* **PROBLEM TO WORK ON**
Because the pictures are not wanted, reproduce the rest of the records below exactly as they stand.

* **DATA TO USE**
═══

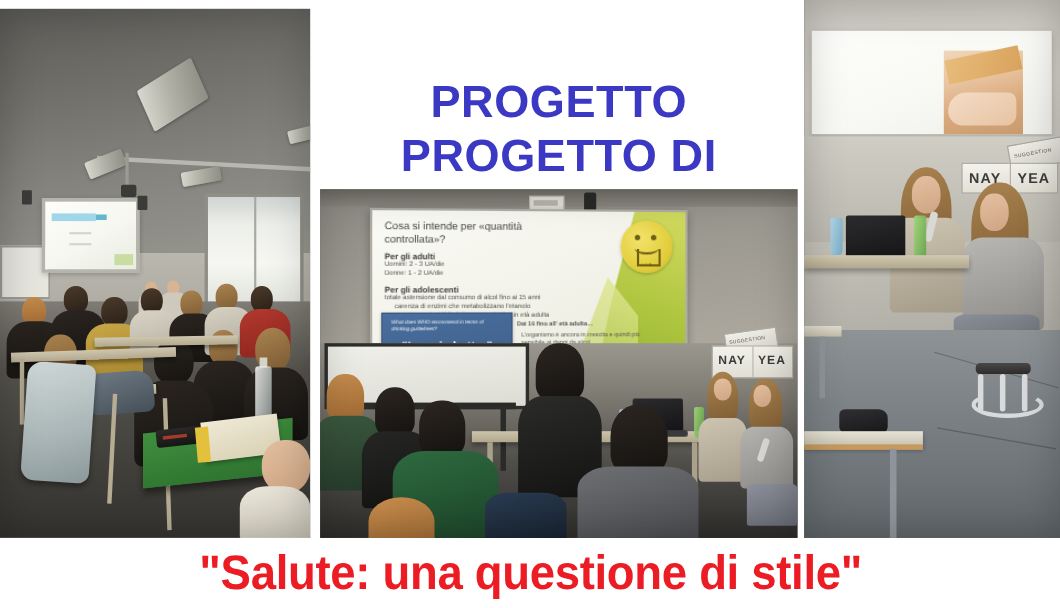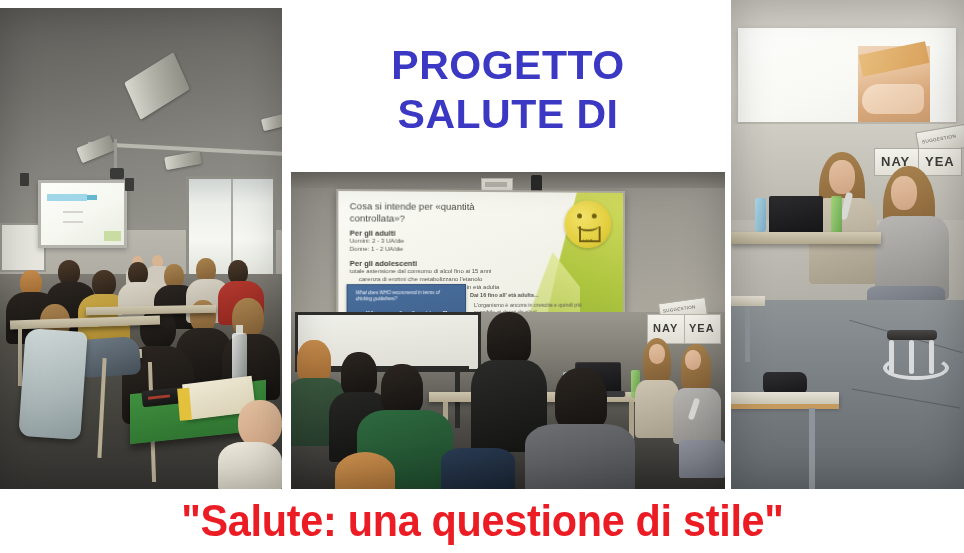--- a/index.html
+++ b/index.html
@@ -6,21 +6,21 @@
   html,body{margin:0;padding:0;background:#ffffff;}
   body{
     width:964px;height:553px;overflow:hidden;position:relative;
     font-family:"Liberation Sans",sans-serif;
   }
   .poster{position:absolute;inset:0;background:#ffffff;}
 
   
   .title-block{
     position:absolute;left:290px;top:4px;width:436px;height:162px;
-    display:flex;flex-direction:column;align-items:center;justify-content:center;
+    display:flex;flex-direction:column;align-items:center;justify-content:flex-end;
     text-align:center;z-index:5;background:#ffffff;
   }
   .title-line{
     font-family:"Liberation Sans",sans-serif;
     font-weight:bold;font-size:41px;line-height:49px;
     letter-spacing:0.5px;color:#3b38c4;white-space:nowrap;
   }
   .title-line.l1{margin-top:9px;}
 
   
@@ -452,20 +452,20 @@
     <div class="pr-desk3leg"></div>
     <div class="pr-case2"></div>
     <div class="pr-desk2"></div>
     <div class="pr-desk2edge"></div>
     <div class="pr-desk2leg"></div>
     <div class="vignette"></div>
   </div>
 
   <div class="title-block">
     <div class="title-line l1">PROGETTO</div>
-    <div class="title-line">SALUTE DI</div>
+    <div class="title-line">PROGETTO DI</div>
   </div>
 
   <div class="caption-block">
     <div class="caption-text">"Salute: una questione di stile"</div>
   </div>
 
 </div>
 
 </body></html>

═══

* **OUTPUT FOR THIS EXERCISE**
--- a/index.html
+++ b/index.html
@@ -6,21 +6,21 @@
   html,body{margin:0;padding:0;background:#ffffff;}
   body{
     width:964px;height:553px;overflow:hidden;position:relative;
     font-family:"Liberation Sans",sans-serif;
   }
   .poster{position:absolute;inset:0;background:#ffffff;}
 
   
   .title-block{
     position:absolute;left:290px;top:4px;width:436px;height:162px;
-    display:flex;flex-direction:column;align-items:center;justify-content:center;
+    display:flex;flex-direction:column;align-items:center;justify-content:flex-end;
     text-align:center;z-index:5;background:#ffffff;
   }
   .title-line{
     font-family:"Liberation Sans",sans-serif;
     font-weight:bold;font-size:41px;line-height:49px;
     letter-spacing:0.5px;color:#3b38c4;white-space:nowrap;
   }
   .title-line.l1{margin-top:9px;}
 
   
@@ -452,20 +452,20 @@
     <div class="pr-desk3leg"></div>
     <div class="pr-case2"></div>
     <div class="pr-desk2"></div>
     <div class="pr-desk2edge"></div>
     <div class="pr-desk2leg"></div>
     <div class="vignette"></div>
   </div>
 
   <div class="title-block">
     <div class="title-line l1">PROGETTO</div>
-    <div class="title-line">SALUTE DI</div>
+    <div class="title-line">PROGETTO DI</div>
   </div>
 
   <div class="caption-block">
     <div class="caption-text">"Salute: una questione di stile"</div>
   </div>
 
 </div>
 
 </body></html>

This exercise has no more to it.